Signless Laplacian spectral conditions: Forbidden $4$-cycle and star embeddings

TL;DR

This paper establishes sharp spectral conditions involving the signless Laplacian radius that guarantee the presence of a 4-cycle or a large star in a graph, refining previous spectral graph theory results.

Contribution

It provides a $Q$-spectral analog of classical theorems, characterizing graphs with forbidden subgraphs based on the signless Laplacian spectral radius.

Findings

Identifies sharp bounds for the $Q$-index ensuring 4-cycle or star embeddings.

Characterizes extremal graphs achieving equality in the spectral conditions.

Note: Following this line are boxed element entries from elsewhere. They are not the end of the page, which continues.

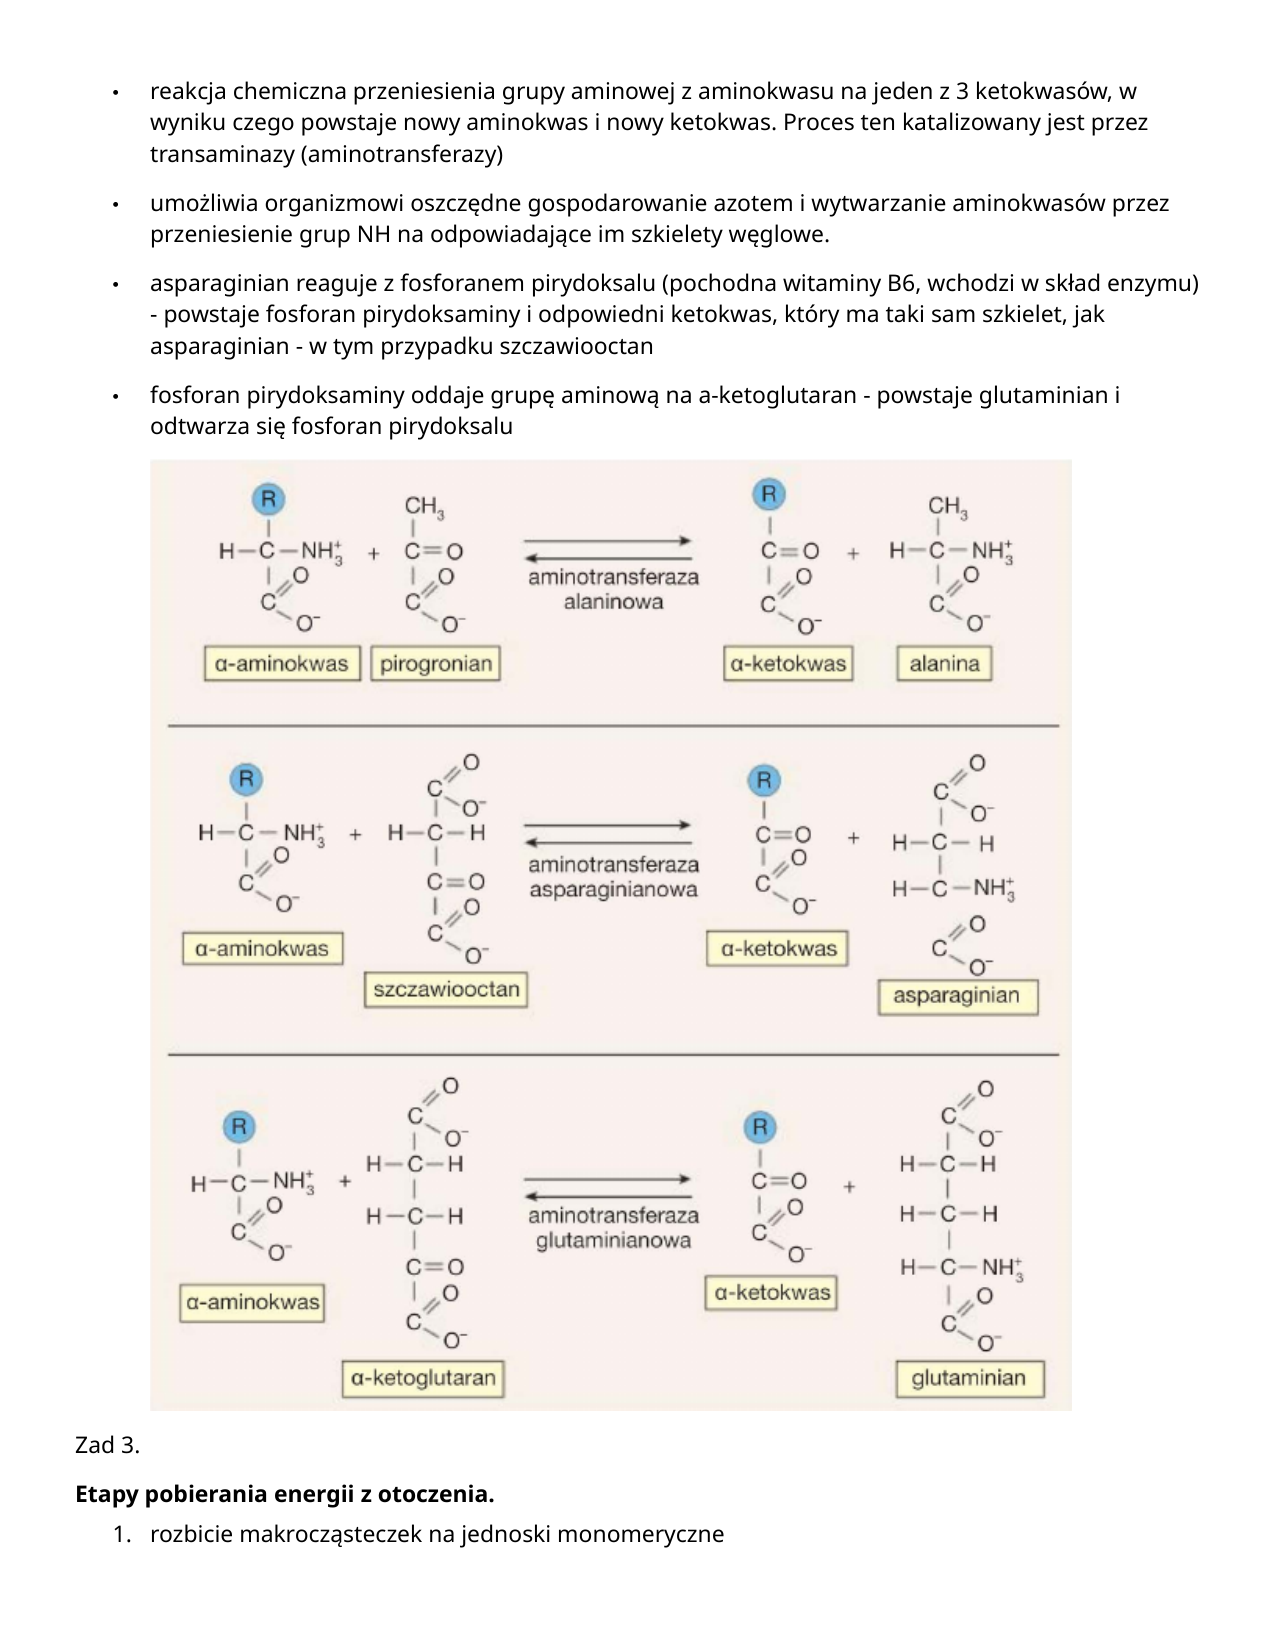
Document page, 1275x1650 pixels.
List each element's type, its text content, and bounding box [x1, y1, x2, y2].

text Etapy pobierania energii z otoczenia. [75, 1478, 1200, 1509]
list umożliwia organizmowi oszczędne gospodarowanie azotem i wytwarzanie aminokwasów przez przeniesienie grup NH na odpowiadające im szkielety węglowe. [112, 187, 1200, 249]
picture [150, 459, 1072, 1411]
text Zad 3. [75, 1429, 1200, 1460]
list fosforan pirydoksaminy oddaje grupę aminową na a-ketoglutaran - powstaje glutaminian i odtwarza się fosforan pirydoksalu [112, 379, 1200, 441]
list rozbicie makrocząsteczek na jednoski monomeryczne [112, 1518, 1200, 1549]
list reakcja chemiczna przeniesienia grupy aminowej z aminokwasu na jeden z 3 ketokwasów, w wyniku czego powstaje nowy aminokwas i nowy ketokwas. Proces ten katalizowany jest przez transaminazy (aminotransferazy) [112, 75, 1200, 169]
list asparaginian reaguje z fosforanem pirydoksalu (pochodna witaminy B6, wchodzi w skład enzymu) - powstaje fosforan pirydoksaminy i odpowiedni ketokwas, który ma taki sam szkielet, jak asparaginian - w tym przypadku szczawiooctan [112, 267, 1200, 361]
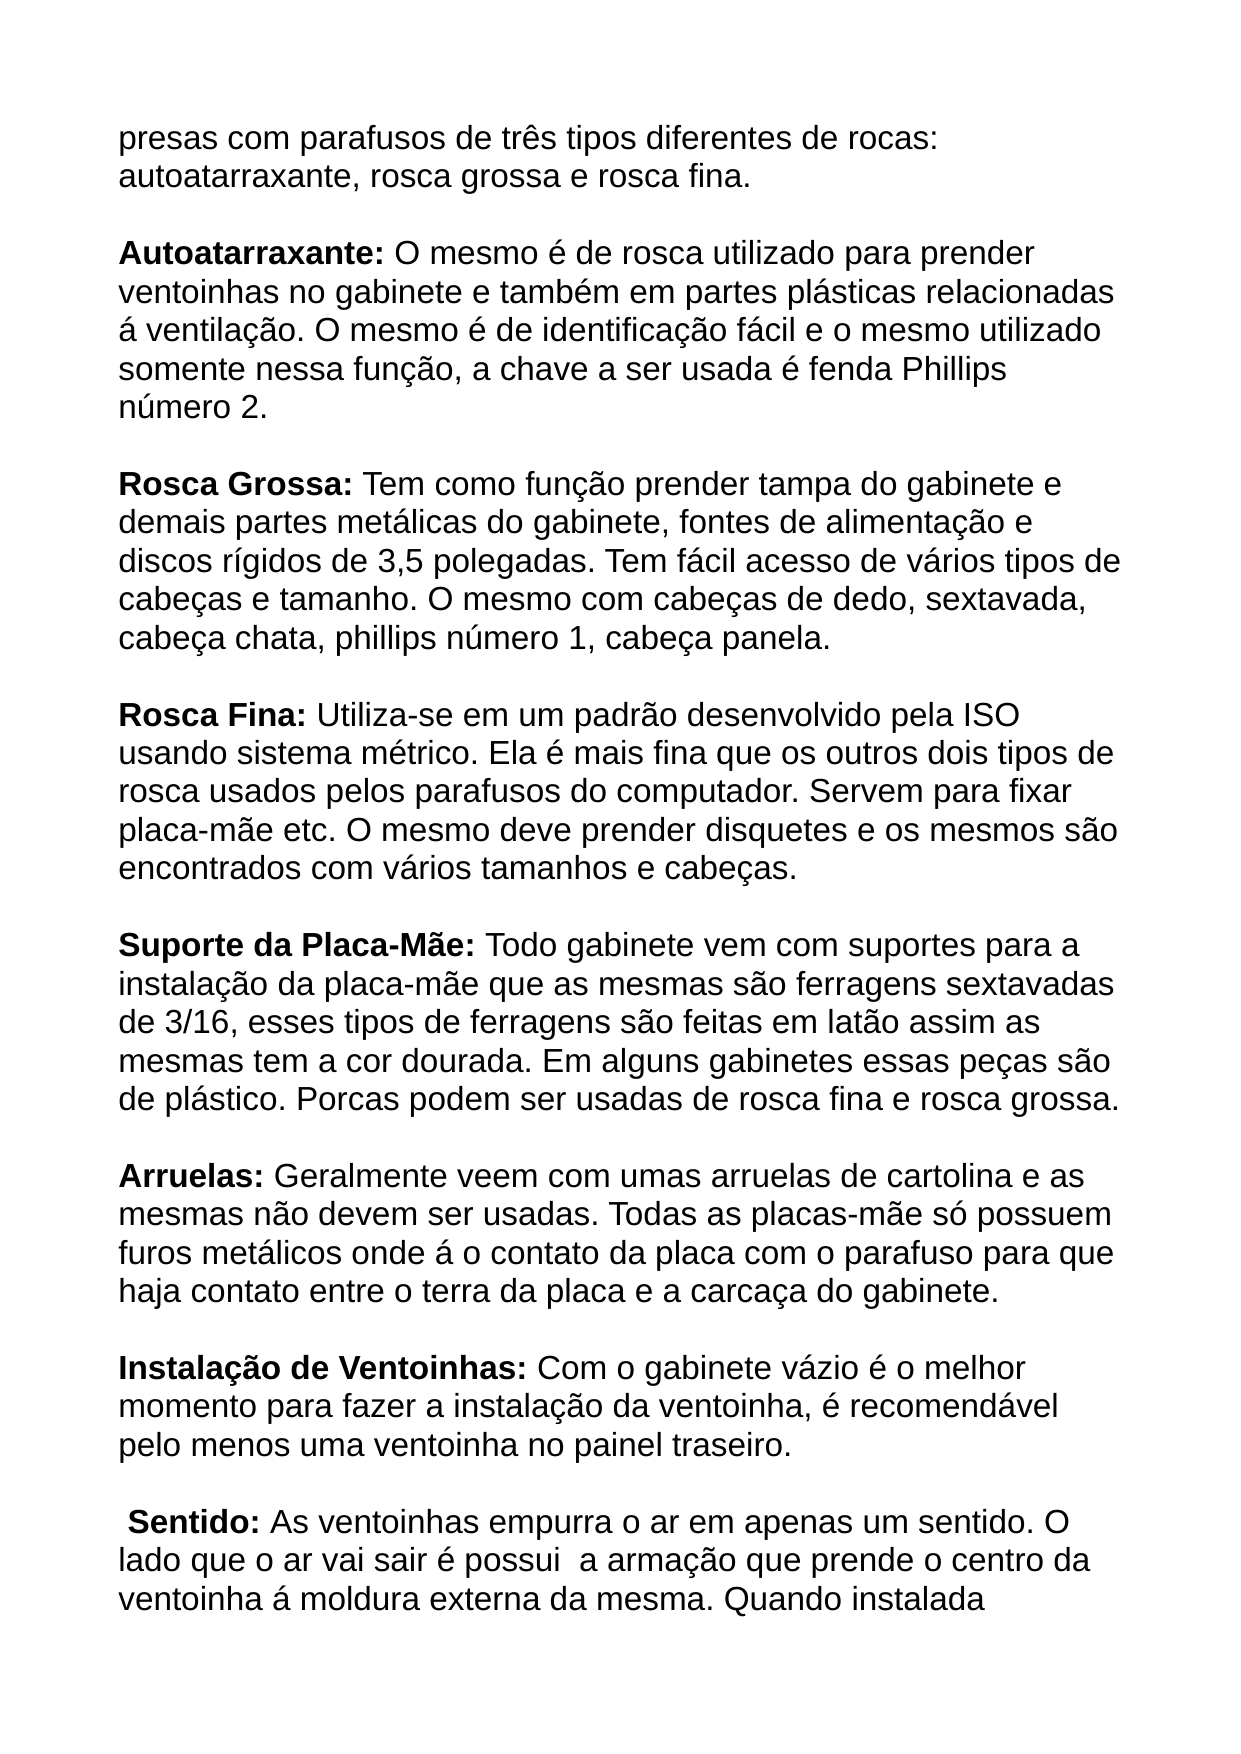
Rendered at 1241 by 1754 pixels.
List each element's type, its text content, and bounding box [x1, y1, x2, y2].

text Arruelas: Geralmente veem com umas arruelas de cartolina e as mesmas não devem ser usadas. Todas as placas-mãe só possuem furos metálicos onde á o contato da placa com o parafuso para que haja contato entre o terra da placa e a carcaça do gabinete. [118, 1156, 1122, 1310]
text Rosca Grossa: Tem como função prender tampa do gabinete e demais partes metálicas do gabinete, fontes de alimentação e discos rígidos de 3,5 polegadas. Tem fácil acesso de vários tipos de cabeças e tamanho. O mesmo com cabeças de dedo, sextavada, cabeça chata, phillips número 1, cabeça panela. [118, 464, 1122, 656]
text Rosca Fina: Utiliza-se em um padrão desenvolvido pela ISO usando sistema métrico. Ela é mais fina que os outros dois tipos de rosca usados pelos parafusos do computador. Servem para fixar placa-mãe etc. O mesmo deve prender disquetes e os mesmos são encontrados com vários tamanhos e cabeças. [118, 695, 1122, 887]
text Autoatarraxante: O mesmo é de rosca utilizado para prender ventoinhas no gabinete e também em partes plásticas relacionadas á ventilação. O mesmo é de identificação fácil e o mesmo utilizado somente nessa função, a chave a ser usada é fenda Phillips número 2. [118, 233, 1122, 426]
text Instalação de Ventoinhas: Com o gabinete vázio é o melhor momento para fazer a instalação da ventoinha, é recomendável pelo menos uma ventoinha no painel traseiro. [118, 1348, 1122, 1463]
text Sentido: As ventoinhas empurra o ar em apenas um sentido. O lado que o ar vai sair é possui a armação que prende o centro da ventoinha á moldura externa da mesma. Quando instalada [118, 1502, 1122, 1617]
text Suporte da Placa-Mãe: Todo gabinete vem com suportes para a instalação da placa-mãe que as mesmas são ferragens sextavadas de 3/16, esses tipos de ferragens são feitas em latão assim as mesmas tem a cor dourada. Em alguns gabinetes essas peças são de plástico. Porcas podem ser usadas de rosca fina e rosca grossa. [118, 925, 1122, 1117]
text presas com parafusos de três tipos diferentes de rocas: autoatarraxante, rosca grossa e rosca fina. [118, 118, 1122, 195]
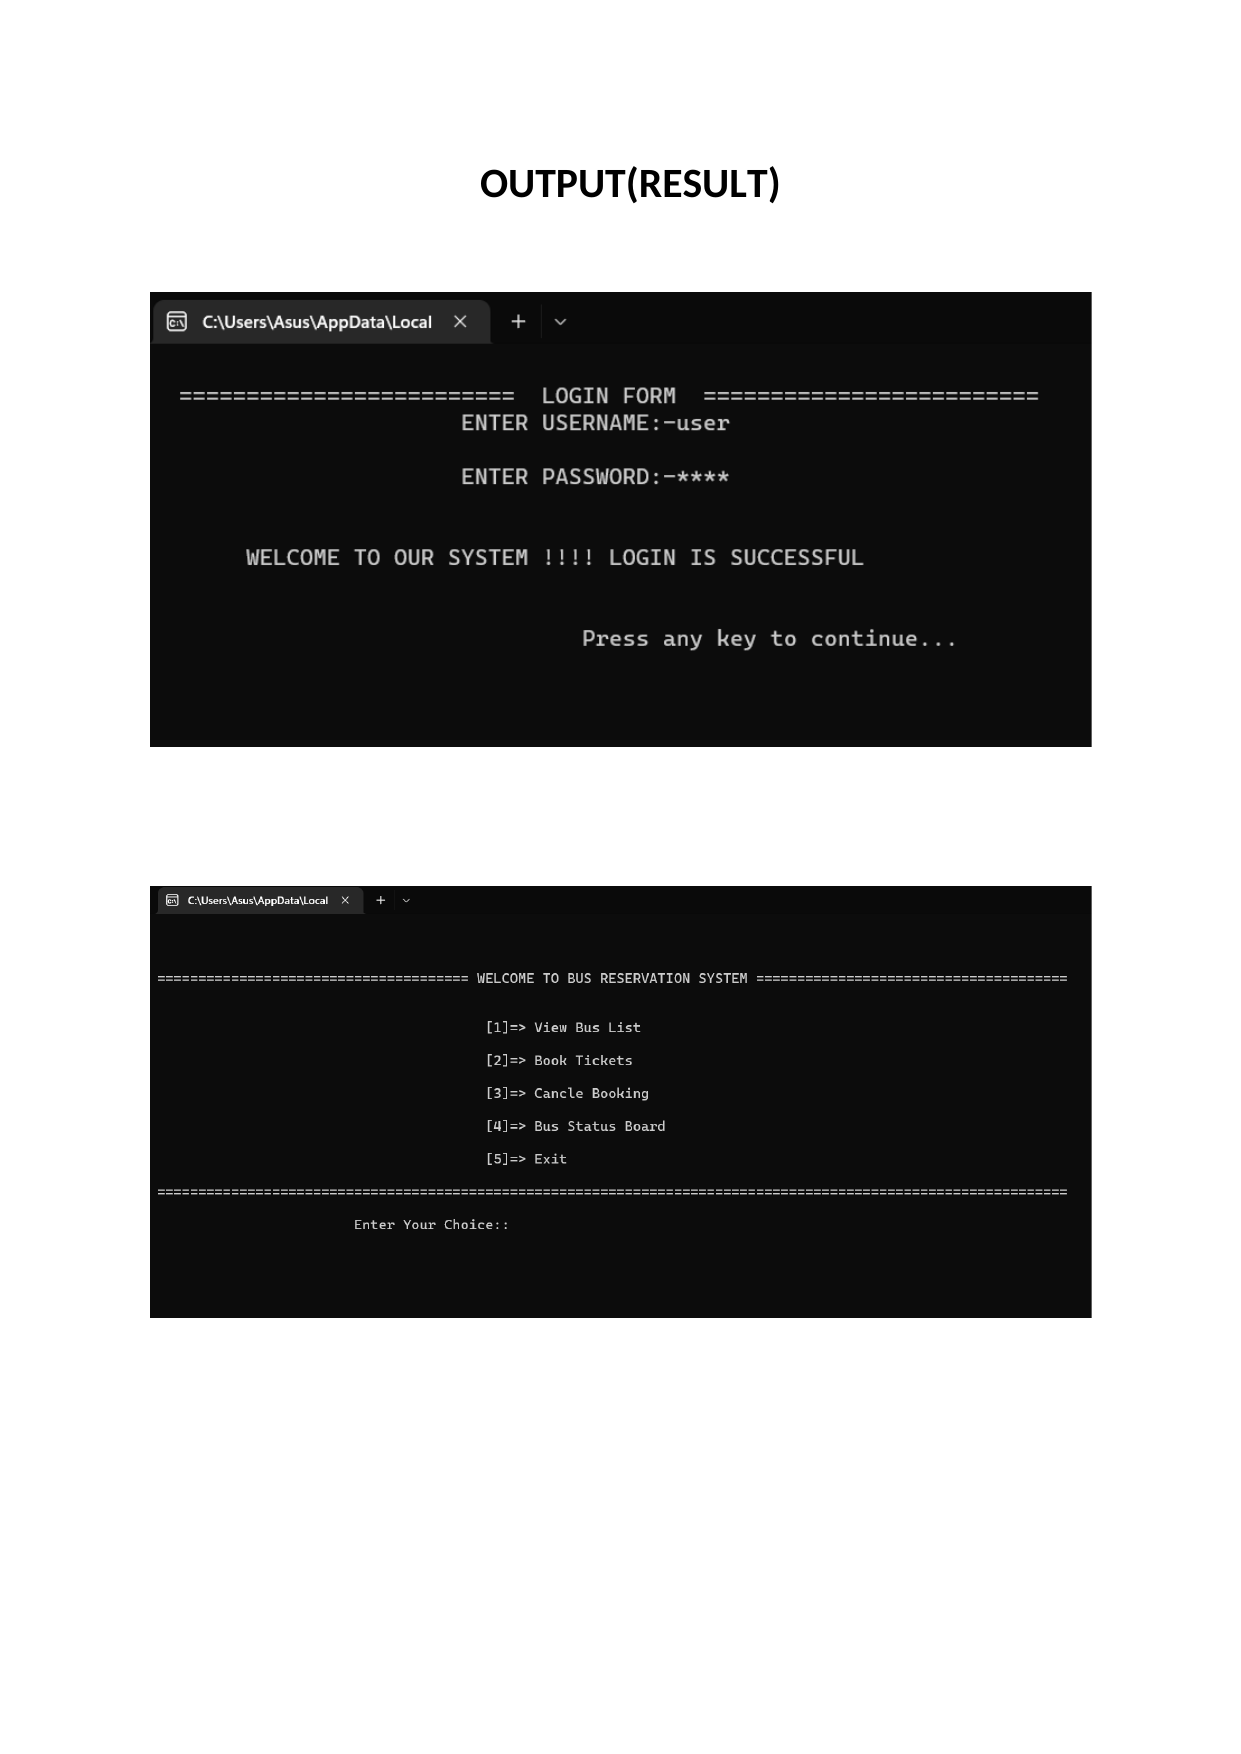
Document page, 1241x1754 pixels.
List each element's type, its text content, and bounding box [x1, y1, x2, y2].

subtitle OUTPUT(RESULT) [150, 157, 1092, 208]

Completes the $Q$-spectral counterpart to known adjacency spectral theorems.

Abstract

The signless Laplacian spectral radius has emerged as a crucial spectral parameter in network science. This paper establishes new extremal results in spectral graph theory by investigating the signless Laplacian spectral radius ($Q$-index) of graphs with forbidden subgraphs. We present a $Q$-spectral analog of classical Nosal-type theorems, providing sharp conditions that guarantee the existence of either a $4$-cycle or a large star $K_{1,m-k}$ in a graph. The main theorem states that for integers $k \geq 0$ and graphs $G$ with size $m \geq \max\{7k+31, k^2+8(k+1)\}$, if $q(G) \geq q(S^+_{m,k+1})$, then $G$ must contain a $4$-cycle or $K_{1,m-k}$, unless $G$ is isomorphic to the extremal graph $S^+_{m,k+1}$ formed by adding $k+1$ independent edges to the star $K_{1,m-k-1}$. This result refines previous work on star embeddings by Wang and Guo [Journal of Algebraic Combinatorics, 59 (2024) 213--224], and completes the $Q$-spectral counterpart to Wang's adjacency spectral theorem for $4$-cycle containment [Discrete Math., 345 (2022) 112973]. Our analysis reveals new insights into how signless Laplacian eigenvalues encode graph structure, with tight bounds demonstrated through explicit extremal graph constructions and asymptotic analysis.